Beedie Capital is a multi-strategy direct investment platform that manages the alternative investments and assets for Beedie, one of the largest private companies in British Columbia.  It deploys capital using a flexible, evergreen mandate, and applies a highly agnostic approach to the duration, structure and size of its investments. Beedie Capital provides its partners the time to deliver on their strategic plans, while providing capital in the right structure to optimize cost of capital and shareholder return.  

Beedie Capital invests in any sector, with a core focus on Technology, Tech-enabled Services, and Metals and Mining, and seeks to grow its invested capital alongside the enterprise value of its investments.  Visit: www.beedie.ca/capital

Caution Regarding Forward Looking Information

This press release contains “forward-looking information” within the meaning of applicable securities laws. Forward-looking information may be identified by statements including words such as: “anticipate,” “intend,” “plan,” “budget,” “believe,” “project,” “estimate,” “expect,” “scheduled,” “forecast,” “strategy,” “future,” “likely,” “may,” “to be,” “could,”, “would,” “should,” “will” and similar references to future periods or the negative or comparable terminology, as well as terms usually used in the future and the conditional. Statements including forward-looking information may include, without limitation, statements regarding the funding of the Second Advance and the availability of subsequent advances, the use of the proceeds of the Second Advance and the Equity Financing, Beedie Capital’s commitment to the Equity Financing,the anticipated closing dates of the Second Advance and the Equity Financing, and the receipt of all necessary approvals, including the approvals of the TSXV.

Forward-looking information is based on assumptions that may prove to be incorrect, including but not limited to the Company’s business objectives, results of operations, financial results and trading activity in the Common Shares. The Company considers these assumptions to be reasonable in the circumstances. However, there can be no assurance that such assumptions will reflect the actual outcome of such items or factors. By its nature, forward-looking information involves known and unknown risks, uncertainties, changes in circumstances and other factors that are difficult to predict and many of which are outside of the Company’s control which may cause the Company’s actual results, performance or achievements, or other future events, to be materially different from any future results, performance or achievements expressed or implied by such forward-looking information. The Company’s actual results may differ materially from those indicated in the forward-looking information. Important factors that could cause actual results to differ materially from those indicated in the forward-looking information include, among others, the risk factors described in the Company’s filings on www.sedar.com. The Company has assumed that the risk factors referred to above will not cause such forward-looking statements and information to differ materially from actual results or events. The reader is cautioned to consider these and other factors, uncertainties and potential events carefully and not to put undue reliance on forward-looking statements.
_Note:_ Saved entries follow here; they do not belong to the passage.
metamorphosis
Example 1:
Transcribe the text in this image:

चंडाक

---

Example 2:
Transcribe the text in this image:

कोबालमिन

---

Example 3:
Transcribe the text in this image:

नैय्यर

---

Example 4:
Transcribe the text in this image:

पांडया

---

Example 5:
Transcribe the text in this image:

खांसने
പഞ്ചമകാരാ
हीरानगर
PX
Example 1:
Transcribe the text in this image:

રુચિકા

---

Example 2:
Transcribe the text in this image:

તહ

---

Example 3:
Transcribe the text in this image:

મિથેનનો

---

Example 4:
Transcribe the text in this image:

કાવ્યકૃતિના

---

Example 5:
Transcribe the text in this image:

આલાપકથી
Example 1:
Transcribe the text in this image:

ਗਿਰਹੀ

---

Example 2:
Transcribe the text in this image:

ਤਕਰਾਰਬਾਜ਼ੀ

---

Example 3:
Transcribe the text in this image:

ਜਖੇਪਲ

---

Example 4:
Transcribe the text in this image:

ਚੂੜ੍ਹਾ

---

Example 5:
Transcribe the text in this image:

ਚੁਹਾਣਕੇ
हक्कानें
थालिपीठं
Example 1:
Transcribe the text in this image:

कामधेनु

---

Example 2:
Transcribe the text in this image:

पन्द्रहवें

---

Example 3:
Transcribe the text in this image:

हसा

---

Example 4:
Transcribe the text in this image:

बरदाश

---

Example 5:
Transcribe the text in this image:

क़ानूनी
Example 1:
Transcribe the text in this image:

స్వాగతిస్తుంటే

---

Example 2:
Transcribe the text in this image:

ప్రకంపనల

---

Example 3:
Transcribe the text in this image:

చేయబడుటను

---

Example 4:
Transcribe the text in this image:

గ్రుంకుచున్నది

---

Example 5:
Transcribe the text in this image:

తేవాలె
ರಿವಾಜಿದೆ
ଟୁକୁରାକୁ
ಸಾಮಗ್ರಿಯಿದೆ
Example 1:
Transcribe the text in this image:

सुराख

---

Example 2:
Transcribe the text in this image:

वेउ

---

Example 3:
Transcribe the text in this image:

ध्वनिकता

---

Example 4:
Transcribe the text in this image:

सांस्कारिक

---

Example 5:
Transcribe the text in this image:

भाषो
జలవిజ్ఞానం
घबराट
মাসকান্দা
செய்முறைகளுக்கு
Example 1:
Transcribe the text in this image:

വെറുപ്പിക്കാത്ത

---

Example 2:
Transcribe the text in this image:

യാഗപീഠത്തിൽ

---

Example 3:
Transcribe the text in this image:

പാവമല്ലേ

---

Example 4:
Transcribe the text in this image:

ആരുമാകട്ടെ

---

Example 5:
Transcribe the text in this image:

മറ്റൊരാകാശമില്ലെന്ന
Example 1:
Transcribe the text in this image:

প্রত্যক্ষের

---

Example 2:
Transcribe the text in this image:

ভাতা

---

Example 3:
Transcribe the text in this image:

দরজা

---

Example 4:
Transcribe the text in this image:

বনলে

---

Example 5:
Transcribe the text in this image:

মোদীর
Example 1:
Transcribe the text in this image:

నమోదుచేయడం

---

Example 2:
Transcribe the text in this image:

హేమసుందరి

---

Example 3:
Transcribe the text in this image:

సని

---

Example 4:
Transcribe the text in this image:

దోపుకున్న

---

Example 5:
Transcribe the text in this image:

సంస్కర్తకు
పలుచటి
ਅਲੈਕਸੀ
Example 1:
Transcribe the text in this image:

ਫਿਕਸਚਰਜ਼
Other than as specifically required by applicable Canadian law, the Company undertakes no obligation to update any forward-looking statement to reflect events or circumstances after the date on which such statement is made, whether as a result of new information, future events or results, or otherwise.
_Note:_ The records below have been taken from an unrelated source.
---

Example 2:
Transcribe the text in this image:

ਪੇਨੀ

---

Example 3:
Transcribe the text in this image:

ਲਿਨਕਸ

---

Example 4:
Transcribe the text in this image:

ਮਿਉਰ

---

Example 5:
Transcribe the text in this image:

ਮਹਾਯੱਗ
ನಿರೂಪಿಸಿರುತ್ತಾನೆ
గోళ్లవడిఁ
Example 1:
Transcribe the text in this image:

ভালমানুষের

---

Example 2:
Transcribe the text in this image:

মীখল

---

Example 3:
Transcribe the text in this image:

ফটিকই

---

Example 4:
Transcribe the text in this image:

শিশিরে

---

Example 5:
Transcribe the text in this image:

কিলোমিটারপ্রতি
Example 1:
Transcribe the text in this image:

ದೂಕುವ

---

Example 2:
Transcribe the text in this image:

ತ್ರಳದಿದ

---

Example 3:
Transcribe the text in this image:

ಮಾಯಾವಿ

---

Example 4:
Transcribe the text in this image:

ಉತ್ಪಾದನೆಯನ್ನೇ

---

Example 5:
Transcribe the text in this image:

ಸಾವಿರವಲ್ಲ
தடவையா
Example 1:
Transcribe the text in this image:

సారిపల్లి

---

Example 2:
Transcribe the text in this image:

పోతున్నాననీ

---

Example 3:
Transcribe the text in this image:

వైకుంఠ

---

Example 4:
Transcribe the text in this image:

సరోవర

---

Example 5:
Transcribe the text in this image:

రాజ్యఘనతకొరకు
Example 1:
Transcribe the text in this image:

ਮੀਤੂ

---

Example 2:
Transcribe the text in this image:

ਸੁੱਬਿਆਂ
This news release does not constitute an offer to sell or a solicitation of an offer to sell any of the securities in the United States. The Company’s securities have not been and will not be registered under the United States Securities Act of 1933 (the “US Securities Act”) or any state securities laws and may not be offered or sold within the United states or to US Persons (as defined in Regulation S under the US Securities Act) unless registered under the US Securities Act and applicable state securities laws or an exemption from such registration is available.

Neither TSX Venture Exchange nor its Regulation Services Provider (as that term is defined in the policies of the TSX Venture Exchange) accepts responsibility for the adequacy or accuracy of this release.